__slots_ and inheritance

Alex Martelli aleax at aleax.it
Sat Apr 12 15:25:44 EDT 2003


Aahz wrote:

> In article <b7340h0r7m at enews1.newsguy.com>,
> Alex Martelli  <aleaxit at yahoo.com> wrote:
>>
>>__slots__ is, essentially, an optimization (in terms of memory
>>consumption) intended for classes that are likely to be created
>>in very large numbers: you give up the normal flexibility of
>>being able to add arbitrary attributes to an instance, and what
>>you gain in return is that you save one dictionary per instance
>>(dozens and dozens of bytes per instance -- that will, of course,
>>not be all that relevant unless the number of instances that are
>>around is at the very least in the tens of thousands).
> 
> More than that, because of the way modern computer architectures do
> caching, using __slots__ tends to speed up instance attribute access.
> This also is an optimization, but it's effective with even hundreds of
> instances, if you're rapidly switching between instances.

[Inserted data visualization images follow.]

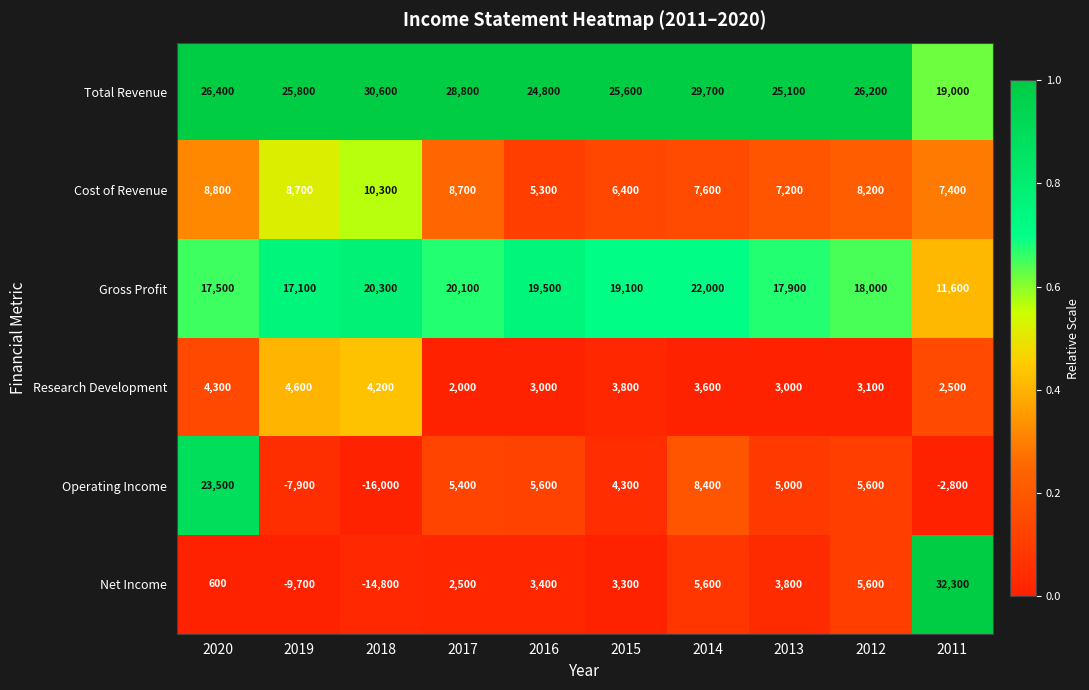

Which series has the widest spread of values?

Net Income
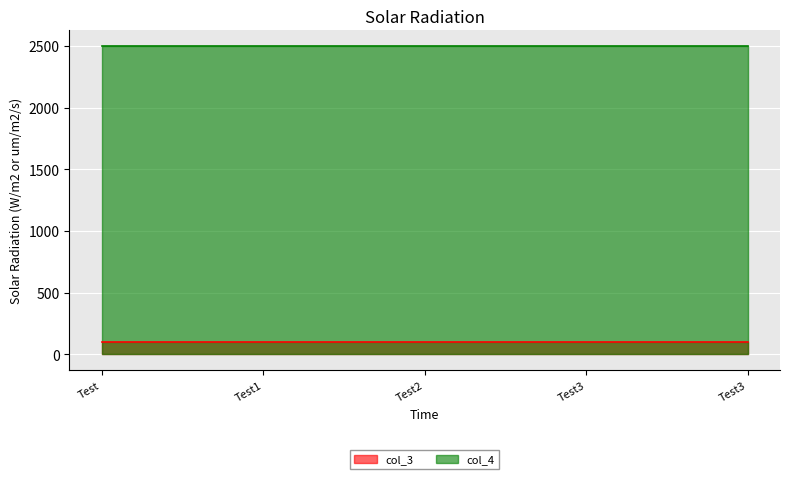

At how many categories does at least one series exceed 867?

5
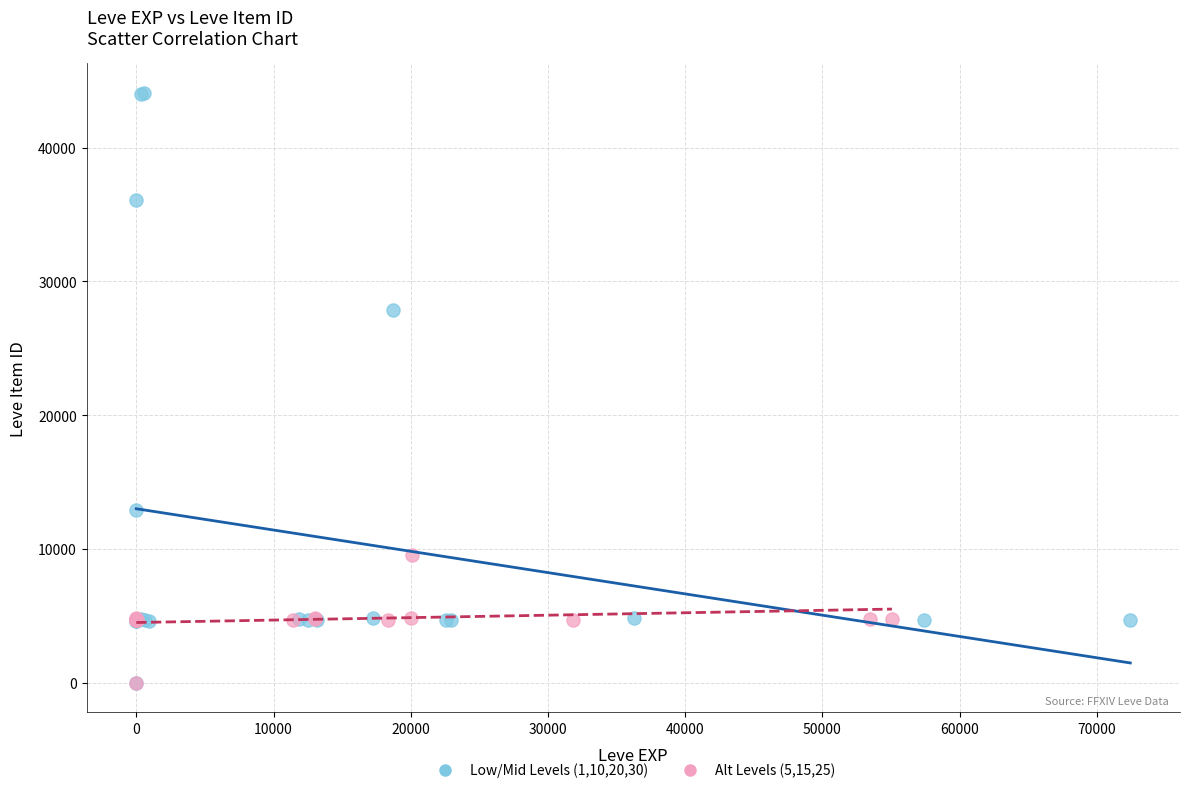

Which series has the widest spread of Y values?

Low/Mid Levels (1,10,20,30)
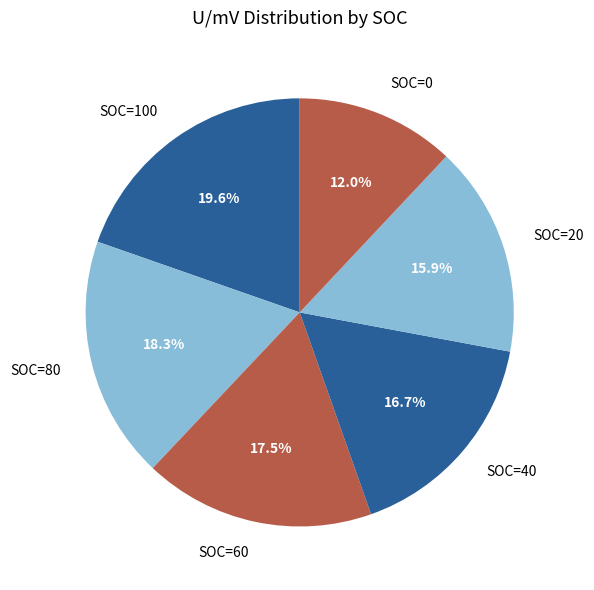

Does any single category account for the majority?

No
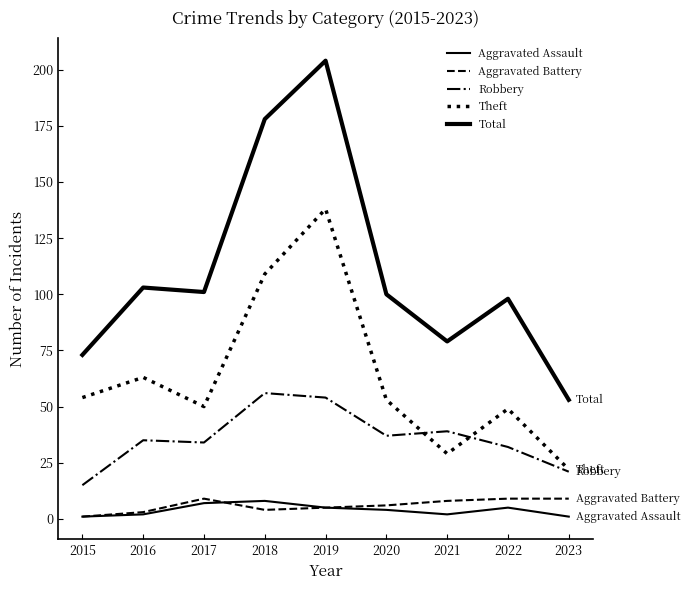

The Total series shows 115 at 2019. True or false?

False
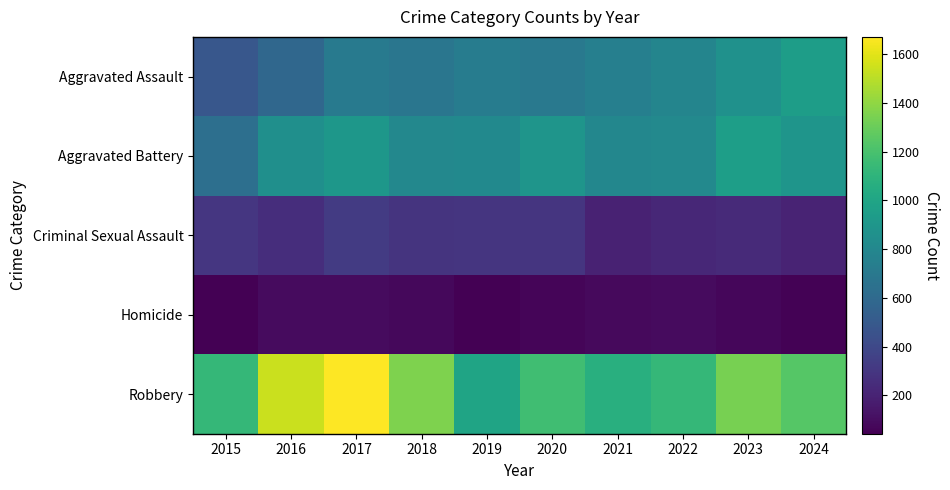

What is the spread (max minus min) of values at 2017?

1581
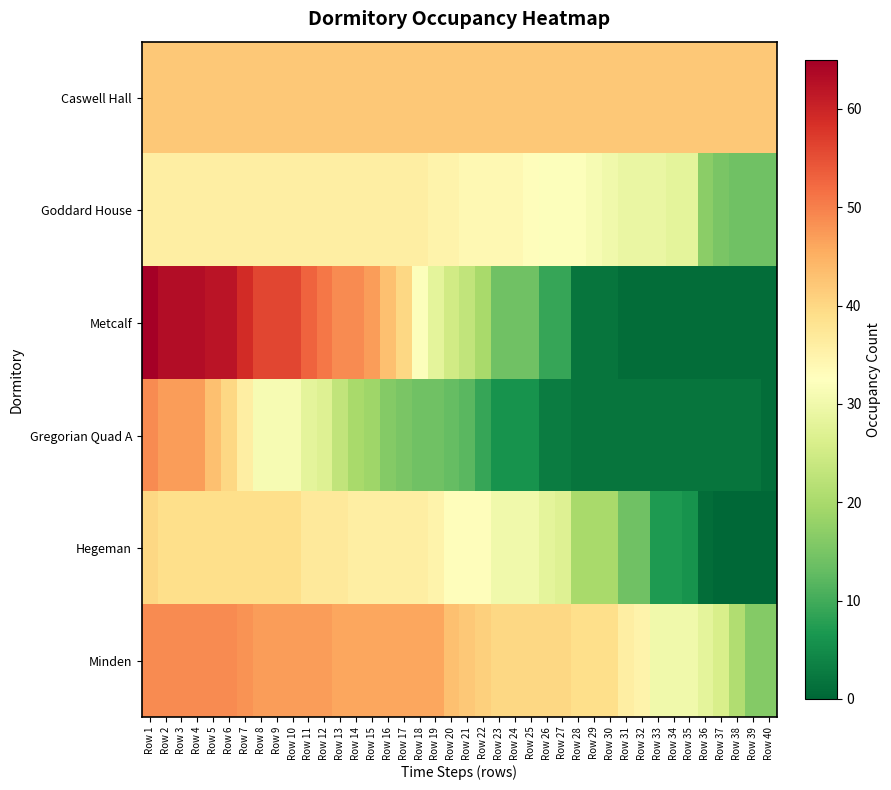

Reading left to right, what are all the values shown in this chart?

Caswell Hall: Row 1=42	Row 2=42	Row 3=42	Row 4=42	Row 5=42	Row 6=42	Row 7=42	Row 8=42	Row 9=42	Row 10=42	Row 11=42	Row 12=42	Row 13=42	Row 14=42	Row 15=42	Row 16=42	Row 17=42	Row 18=42	Row 19=42	Row 20=42	Row 21=42	Row 22=42	Row 23=42	Row 24=42	Row 25=42	Row 26=42	Row 27=42	Row 28=42	Row 29=42	Row 30=42	Row 31=42	Row 32=42	Row 33=42	Row 34=42	Row 35=42	Row 36=42	Row 37=42	Row 38=42	Row 39=42	Row 40=42
Goddard House: Row 1=36	Row 2=36	Row 3=36	Row 4=36	Row 5=36	Row 6=36	Row 7=36	Row 8=36	Row 9=36	Row 10=36	Row 11=36	Row 12=36	Row 13=36	Row 14=36	Row 15=36	Row 16=36	Row 17=36	Row 18=36	Row 19=35	Row 20=35	Row 21=34	Row 22=34	Row 23=34	Row 24=34	Row 25=33	Row 26=32	Row 27=32	Row 28=32	Row 29=31	Row 30=30	Row 31=29	Row 32=29	Row 33=29	Row 34=28	Row 35=28	Row 36=17	Row 37=15	Row 38=14	Row 39=14	Row 40=14
Metcalf: Row 1=65	Row 2=63	Row 3=63	Row 4=63	Row 5=62	Row 6=62	Row 7=59	Row 8=56	Row 9=56	Row 10=56	Row 11=53	Row 12=51	Row 13=49	Row 14=49	Row 15=47	Row 16=43	Row 17=40	Row 18=32	Row 19=28	Row 20=25	Row 21=23	Row 22=20	Row 23=14	Row 24=14	Row 25=14	Row 26=9	Row 27=9	Row 28=2	Row 29=2	Row 30=2	Row 31=1	Row 32=1	Row 33=1	Row 34=1	Row 35=1	Row 36=1	Row 37=1	Row 38=1	Row 39=1	Row 40=1
Gregorian Quad A: Row 1=49	Row 2=47	Row 3=47	Row 4=47	Row 5=43	Row 6=40	Row 7=36	Row 8=31	Row 9=31	Row 10=31	Row 11=28	Row 12=27	Row 13=23	Row 14=20	Row 15=19	Row 16=16	Row 17=15	Row 18=14	Row 19=14	Row 20=13	Row 21=12	Row 22=9	Row 23=6	Row 24=6	Row 25=6	Row 26=3	Row 27=3	Row 28=2	Row 29=2	Row 30=2	Row 31=2	Row 32=2	Row 33=2	Row 34=2	Row 35=2	Row 36=2	Row 37=2	Row 38=2	Row 39=2	Row 40=1
Hegeman: Row 1=40	Row 2=39	Row 3=39	Row 4=39	Row 5=39	Row 6=39	Row 7=39	Row 8=39	Row 9=39	Row 10=39	Row 11=37	Row 12=37	Row 13=37	Row 14=36	Row 15=36	Row 16=36	Row 17=36	Row 18=36	Row 19=35	Row 20=33	Row 21=33	Row 22=33	Row 23=30	Row 24=30	Row 25=30	Row 26=28	Row 27=27	Row 28=20	Row 29=20	Row 30=20	Row 31=14	Row 32=14	Row 33=7	Row 34=7	Row 35=6	Row 36=1	Row 37=0	Row 38=0	Row 39=0	Row 40=0
Minden: Row 1=49	Row 2=49	Row 3=49	Row 4=49	Row 5=49	Row 6=49	Row 7=48	Row 8=47	Row 9=47	Row 10=47	Row 11=47	Row 12=47	Row 13=46	Row 14=46	Row 15=46	Row 16=46	Row 17=46	Row 18=46	Row 19=46	Row 20=43	Row 21=42	Row 22=41	Row 23=40	Row 24=40	Row 25=40	Row 26=40	Row 27=40	Row 28=39	Row 29=39	Row 30=39	Row 31=36	Row 32=35	Row 33=30	Row 34=30	Row 35=30	Row 36=28	Row 37=26	Row 38=21	Row 39=16	Row 40=16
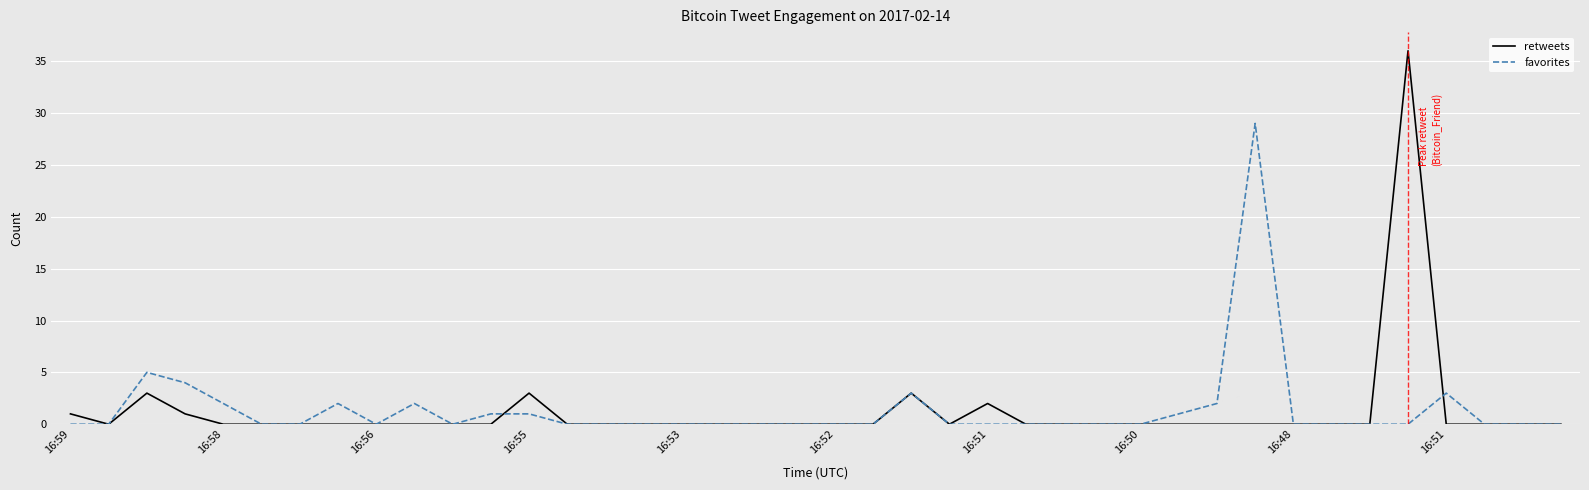

True or false: retweets and favorites cross at least once.

True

Yes, some TINY such effect can be observed:

[alex at lancelot python2.3]$ python -O timeit.py -s 'class X(object):' -s' def 
__init__(self): self.x=23' -s'xs=[X() for i in range(999)]' 'z=[x.x for x 
in xs]'
1000 loops, best of 3: 769 usec per loop
[alex at lancelot python2.3]$ python -O timeit.py -s 'class X(object):' -s' def 
__init__(self): self.x=23' -s'xs=[X() for i in range(999)]' 'z=[x.x for x 
in xs]'
1000 loops, best of 3: 778 usec per loop
[alex at lancelot python2.3]$ python -O timeit.py -s 'class X(object):' -s' 
__slots__="x"' -s' def __init__(self): self.x=23' -s'xs=[X() for i in 
range(999)]' 'z=[x.x for x in xs]'
1000 loops, best of 3: 682 usec per loop
[alex at lancelot python2.3]$ python -O timeit.py -s 'class X(object):' -s' 
__slots__="x"' -s' def __init__(self): self.x=23' -s'xs=[X() for i in 
range(999)]' 'z=[x.x for x in xs]'
1000 loops, best of 3: 684 usec per loop
[alex at lancelot python2.3]$

But such speedups of 10% to 20% or thereabouts are really "lost in the
noise" in just about any practical case, IMHO (differently from the 2 times
to 3 times speedups I've shown for creation of tens or hundreds of
thousands of instances -- that, I think, is roughly the level at which
optimization starts to be worth paying something substantial for -- and
in fact optimization of memory footprint has even higher potential gain,
though it's devilishly hard to explore it given current profiling tools...).